◆ Questions ◆
1 - Using the Debris article, explain in one to three sentences what Jackie Dosmanos says holds a listener's attention on the album.
2 - Please answer these questions from the Debris article:
(a) Which label released the album?
(b) Where was the album launched?
(c) What rating did Dosmanos give the album?

Excerpted text section start

Studio album by Sandwich
- Released: February 12, 2015
- Genre: Rock; alternative rock;
- Length: 40:31
- Label: PolyEast Records

Sandwich chronology
| Fat Salt & Flame (2013) | Debris (2015) |  |

Singles from Debris
- "Kagulo" Released: January 1, 2015; "Buhangin" Released: May 27, 2015; "Outlaw" Released: April 15, 2016;

= Debris (Sandwich album) =

Debris is the eighth studio album by Filipino alternative rock band Sandwich, released on February 12, 2015 through PolyEast Records. It was launched on February 25, 2015 at the UP Town Center in Quezon City, Philippines.

==Reception==

Debris received praise from music critics. Jackie Dosmanos of ABS-CBN News said that the album pushes the boundary set up with Sandwich's 2006 release, Five on the Floor. "At times, their driving tunes achieve muscular lift-off like a less grandiose post-metal outfit and it’s always the powerful hooks and melodic fills that glue your undivided attention. 'Debris," in spite of insinuations of fragments, decay, post-disaster left-over, is really Pinoy indie rock at its peak." Dosmanos gave the album a rating of 5/5 stars.

Excerpted text section end
Stored data section start

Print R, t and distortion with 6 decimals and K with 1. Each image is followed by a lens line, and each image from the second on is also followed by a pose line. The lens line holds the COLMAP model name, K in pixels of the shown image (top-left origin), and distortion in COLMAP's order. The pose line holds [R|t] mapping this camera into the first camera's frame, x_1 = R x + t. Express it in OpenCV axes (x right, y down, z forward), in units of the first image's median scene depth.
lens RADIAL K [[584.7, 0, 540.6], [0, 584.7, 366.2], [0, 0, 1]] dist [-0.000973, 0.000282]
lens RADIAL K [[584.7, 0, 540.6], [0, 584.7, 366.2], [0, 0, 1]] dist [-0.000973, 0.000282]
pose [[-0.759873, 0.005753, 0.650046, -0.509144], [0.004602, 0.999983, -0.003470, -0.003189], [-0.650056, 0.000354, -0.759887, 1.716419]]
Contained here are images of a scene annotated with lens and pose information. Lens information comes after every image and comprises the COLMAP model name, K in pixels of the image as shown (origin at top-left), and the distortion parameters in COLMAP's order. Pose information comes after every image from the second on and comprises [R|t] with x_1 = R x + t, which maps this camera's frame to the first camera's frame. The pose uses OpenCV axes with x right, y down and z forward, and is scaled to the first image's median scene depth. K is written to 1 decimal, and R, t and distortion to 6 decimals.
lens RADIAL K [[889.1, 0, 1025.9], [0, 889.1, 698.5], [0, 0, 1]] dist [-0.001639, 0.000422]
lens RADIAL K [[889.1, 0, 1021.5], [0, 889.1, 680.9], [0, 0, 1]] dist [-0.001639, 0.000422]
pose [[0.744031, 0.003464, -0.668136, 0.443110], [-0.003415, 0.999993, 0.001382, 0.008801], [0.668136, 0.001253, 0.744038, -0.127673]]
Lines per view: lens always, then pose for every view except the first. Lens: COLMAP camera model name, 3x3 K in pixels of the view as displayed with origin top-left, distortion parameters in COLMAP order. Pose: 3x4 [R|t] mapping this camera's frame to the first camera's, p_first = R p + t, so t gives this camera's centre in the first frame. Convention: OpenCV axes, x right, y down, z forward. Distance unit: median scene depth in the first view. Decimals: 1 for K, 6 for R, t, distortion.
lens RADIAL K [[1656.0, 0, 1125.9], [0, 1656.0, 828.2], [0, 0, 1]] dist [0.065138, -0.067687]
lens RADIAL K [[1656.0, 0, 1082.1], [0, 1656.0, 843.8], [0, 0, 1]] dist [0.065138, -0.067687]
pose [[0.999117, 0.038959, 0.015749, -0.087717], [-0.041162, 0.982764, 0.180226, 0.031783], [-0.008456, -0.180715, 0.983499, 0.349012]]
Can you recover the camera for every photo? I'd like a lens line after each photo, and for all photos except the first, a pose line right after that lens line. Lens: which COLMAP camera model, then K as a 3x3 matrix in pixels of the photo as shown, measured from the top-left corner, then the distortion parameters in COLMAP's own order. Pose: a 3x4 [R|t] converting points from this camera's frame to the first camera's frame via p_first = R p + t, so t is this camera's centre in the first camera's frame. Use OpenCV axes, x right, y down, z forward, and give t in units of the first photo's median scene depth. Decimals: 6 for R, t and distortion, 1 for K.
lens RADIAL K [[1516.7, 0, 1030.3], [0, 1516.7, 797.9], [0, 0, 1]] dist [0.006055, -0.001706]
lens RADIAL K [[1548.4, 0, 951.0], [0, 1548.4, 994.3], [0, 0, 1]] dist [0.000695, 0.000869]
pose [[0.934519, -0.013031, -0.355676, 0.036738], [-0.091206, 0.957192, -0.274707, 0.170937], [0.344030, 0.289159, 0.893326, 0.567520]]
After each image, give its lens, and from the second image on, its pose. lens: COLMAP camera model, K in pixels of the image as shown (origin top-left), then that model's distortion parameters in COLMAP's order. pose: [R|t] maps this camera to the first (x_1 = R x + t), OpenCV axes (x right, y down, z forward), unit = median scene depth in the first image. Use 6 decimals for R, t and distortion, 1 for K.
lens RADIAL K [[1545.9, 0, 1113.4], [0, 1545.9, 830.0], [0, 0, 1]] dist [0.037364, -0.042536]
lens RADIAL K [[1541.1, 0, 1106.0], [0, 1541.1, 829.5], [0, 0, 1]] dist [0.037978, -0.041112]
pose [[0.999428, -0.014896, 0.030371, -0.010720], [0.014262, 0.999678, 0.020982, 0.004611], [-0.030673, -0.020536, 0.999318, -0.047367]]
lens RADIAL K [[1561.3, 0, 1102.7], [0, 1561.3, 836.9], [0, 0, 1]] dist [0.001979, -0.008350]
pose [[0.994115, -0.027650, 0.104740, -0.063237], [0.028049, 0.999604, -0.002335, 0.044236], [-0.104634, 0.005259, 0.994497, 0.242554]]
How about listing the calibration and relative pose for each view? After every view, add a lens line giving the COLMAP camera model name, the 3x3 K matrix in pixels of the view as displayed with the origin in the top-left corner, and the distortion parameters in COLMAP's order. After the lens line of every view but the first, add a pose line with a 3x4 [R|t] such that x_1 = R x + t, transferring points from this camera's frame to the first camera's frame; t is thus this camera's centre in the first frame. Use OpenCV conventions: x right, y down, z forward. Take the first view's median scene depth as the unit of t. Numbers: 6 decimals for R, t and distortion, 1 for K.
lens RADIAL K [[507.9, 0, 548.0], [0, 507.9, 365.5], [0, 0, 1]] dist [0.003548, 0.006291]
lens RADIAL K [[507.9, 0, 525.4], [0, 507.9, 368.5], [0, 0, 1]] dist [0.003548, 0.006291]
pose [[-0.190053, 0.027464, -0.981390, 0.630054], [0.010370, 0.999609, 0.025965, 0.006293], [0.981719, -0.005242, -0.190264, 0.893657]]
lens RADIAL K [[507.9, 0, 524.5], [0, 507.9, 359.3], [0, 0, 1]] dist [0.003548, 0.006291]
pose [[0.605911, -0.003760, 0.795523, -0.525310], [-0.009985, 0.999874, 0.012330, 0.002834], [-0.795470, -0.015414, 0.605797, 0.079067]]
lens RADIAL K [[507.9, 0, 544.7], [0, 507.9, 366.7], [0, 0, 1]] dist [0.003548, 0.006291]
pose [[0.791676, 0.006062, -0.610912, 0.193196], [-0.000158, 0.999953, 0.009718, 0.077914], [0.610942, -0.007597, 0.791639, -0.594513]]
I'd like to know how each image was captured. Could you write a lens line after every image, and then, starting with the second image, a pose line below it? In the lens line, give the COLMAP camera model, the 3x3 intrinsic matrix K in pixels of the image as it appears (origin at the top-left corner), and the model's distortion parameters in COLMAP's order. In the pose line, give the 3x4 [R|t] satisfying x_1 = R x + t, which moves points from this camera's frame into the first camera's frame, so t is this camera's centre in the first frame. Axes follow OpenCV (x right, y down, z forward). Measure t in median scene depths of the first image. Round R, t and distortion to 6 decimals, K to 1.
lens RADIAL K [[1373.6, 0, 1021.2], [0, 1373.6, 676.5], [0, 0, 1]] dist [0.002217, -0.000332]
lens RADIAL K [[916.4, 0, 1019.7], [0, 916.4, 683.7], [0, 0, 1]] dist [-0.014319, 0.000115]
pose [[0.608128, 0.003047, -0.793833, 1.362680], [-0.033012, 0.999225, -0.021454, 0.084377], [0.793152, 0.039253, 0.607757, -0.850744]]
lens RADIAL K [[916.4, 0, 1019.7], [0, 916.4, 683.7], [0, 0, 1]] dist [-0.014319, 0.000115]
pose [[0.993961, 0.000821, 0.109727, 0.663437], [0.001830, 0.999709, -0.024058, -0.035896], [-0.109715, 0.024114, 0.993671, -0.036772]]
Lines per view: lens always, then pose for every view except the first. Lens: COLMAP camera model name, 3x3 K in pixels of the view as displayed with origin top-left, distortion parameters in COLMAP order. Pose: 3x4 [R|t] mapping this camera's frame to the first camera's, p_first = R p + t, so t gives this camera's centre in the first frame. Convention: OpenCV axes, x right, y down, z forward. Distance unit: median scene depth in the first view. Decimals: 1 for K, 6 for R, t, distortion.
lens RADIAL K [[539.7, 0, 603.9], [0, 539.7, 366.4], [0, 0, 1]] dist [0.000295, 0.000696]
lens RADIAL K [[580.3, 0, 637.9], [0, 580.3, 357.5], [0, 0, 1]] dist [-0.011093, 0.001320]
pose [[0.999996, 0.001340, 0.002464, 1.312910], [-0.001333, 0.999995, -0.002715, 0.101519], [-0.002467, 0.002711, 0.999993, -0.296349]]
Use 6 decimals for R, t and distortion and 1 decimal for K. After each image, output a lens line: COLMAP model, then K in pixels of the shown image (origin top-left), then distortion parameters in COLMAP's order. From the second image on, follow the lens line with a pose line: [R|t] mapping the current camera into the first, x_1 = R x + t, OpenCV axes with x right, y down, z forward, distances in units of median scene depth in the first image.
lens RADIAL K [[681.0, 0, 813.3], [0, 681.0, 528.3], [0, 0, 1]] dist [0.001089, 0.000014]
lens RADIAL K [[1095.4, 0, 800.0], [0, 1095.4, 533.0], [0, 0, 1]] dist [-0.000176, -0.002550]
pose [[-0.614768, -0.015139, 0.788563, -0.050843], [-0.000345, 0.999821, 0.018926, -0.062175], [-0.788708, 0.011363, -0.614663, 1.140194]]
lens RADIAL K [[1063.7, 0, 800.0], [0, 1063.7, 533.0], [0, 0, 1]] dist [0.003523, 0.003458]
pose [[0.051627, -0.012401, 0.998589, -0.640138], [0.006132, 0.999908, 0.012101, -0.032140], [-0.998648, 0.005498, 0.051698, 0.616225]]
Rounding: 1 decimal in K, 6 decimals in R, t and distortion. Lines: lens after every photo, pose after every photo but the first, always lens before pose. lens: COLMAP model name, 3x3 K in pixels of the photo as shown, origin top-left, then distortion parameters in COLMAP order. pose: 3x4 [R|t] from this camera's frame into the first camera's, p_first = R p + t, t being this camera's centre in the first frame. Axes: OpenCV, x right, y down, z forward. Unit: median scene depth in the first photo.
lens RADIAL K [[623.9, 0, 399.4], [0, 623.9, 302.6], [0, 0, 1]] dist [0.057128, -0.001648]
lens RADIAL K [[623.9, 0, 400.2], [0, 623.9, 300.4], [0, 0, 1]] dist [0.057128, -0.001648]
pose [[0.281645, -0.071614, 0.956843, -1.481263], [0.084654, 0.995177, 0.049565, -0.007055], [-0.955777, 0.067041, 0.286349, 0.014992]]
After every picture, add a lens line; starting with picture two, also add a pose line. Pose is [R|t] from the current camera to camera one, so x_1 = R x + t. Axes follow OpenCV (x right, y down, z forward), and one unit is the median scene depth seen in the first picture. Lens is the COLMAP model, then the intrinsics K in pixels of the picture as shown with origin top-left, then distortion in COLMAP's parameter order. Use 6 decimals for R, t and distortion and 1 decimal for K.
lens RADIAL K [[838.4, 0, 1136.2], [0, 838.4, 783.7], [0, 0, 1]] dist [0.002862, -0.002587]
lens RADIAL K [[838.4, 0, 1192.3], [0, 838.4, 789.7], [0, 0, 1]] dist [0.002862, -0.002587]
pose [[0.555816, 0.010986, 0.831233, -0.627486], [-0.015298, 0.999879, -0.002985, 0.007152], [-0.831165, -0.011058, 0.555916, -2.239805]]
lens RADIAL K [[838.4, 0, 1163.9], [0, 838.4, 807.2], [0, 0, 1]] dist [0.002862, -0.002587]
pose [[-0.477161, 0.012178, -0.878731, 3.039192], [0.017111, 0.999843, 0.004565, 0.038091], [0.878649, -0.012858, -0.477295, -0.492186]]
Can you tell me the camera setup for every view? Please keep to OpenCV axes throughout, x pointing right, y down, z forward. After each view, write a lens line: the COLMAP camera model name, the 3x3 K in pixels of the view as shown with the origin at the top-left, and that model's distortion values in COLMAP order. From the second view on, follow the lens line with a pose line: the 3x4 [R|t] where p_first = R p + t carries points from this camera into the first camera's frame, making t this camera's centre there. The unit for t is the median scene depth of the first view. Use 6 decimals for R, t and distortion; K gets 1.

Stored data section end

◆ Solutions per task ◆
1 - Dosmanos says it is always the album's powerful hooks and melodic fills that hold the listener's undivided attention. He adds that the band's driving tunes at times achieve "muscular lift-off" like a less grandiose post-metal outfit.

2 -
(a) PolyEast Records
(b) At the UP Town Center in Quezon City, Philippines
(c) 5/5 stars